■ Brief ■
Count the lines in the records that contain the string "Which", with case significant, and give only the number.

■ Exercise data ■

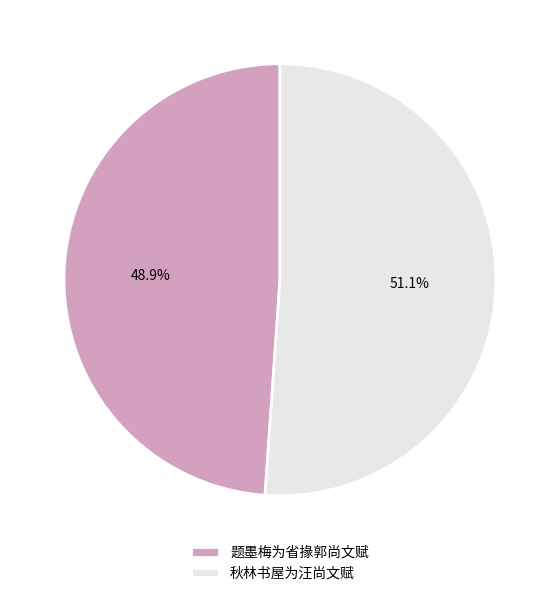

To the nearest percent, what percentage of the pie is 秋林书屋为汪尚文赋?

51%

--

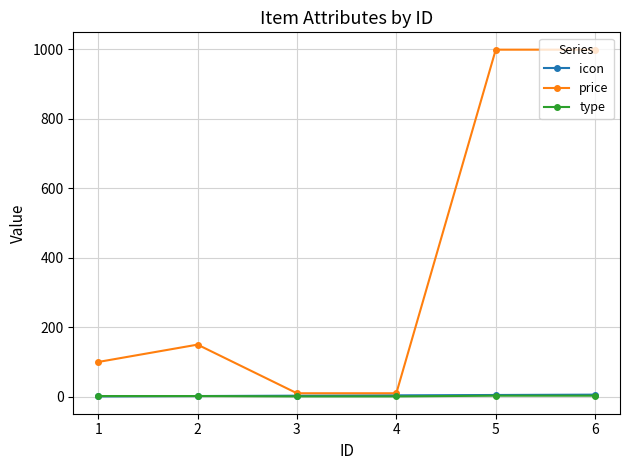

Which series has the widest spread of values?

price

---

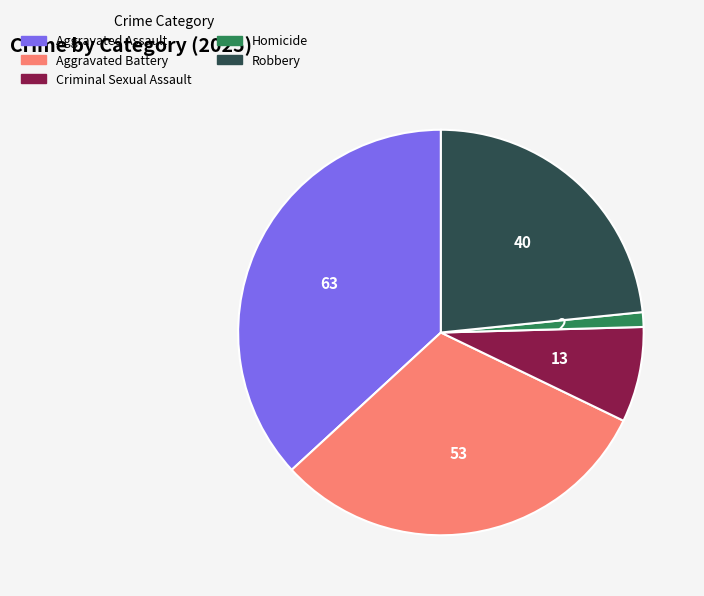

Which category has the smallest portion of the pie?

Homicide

■ Response area ■
2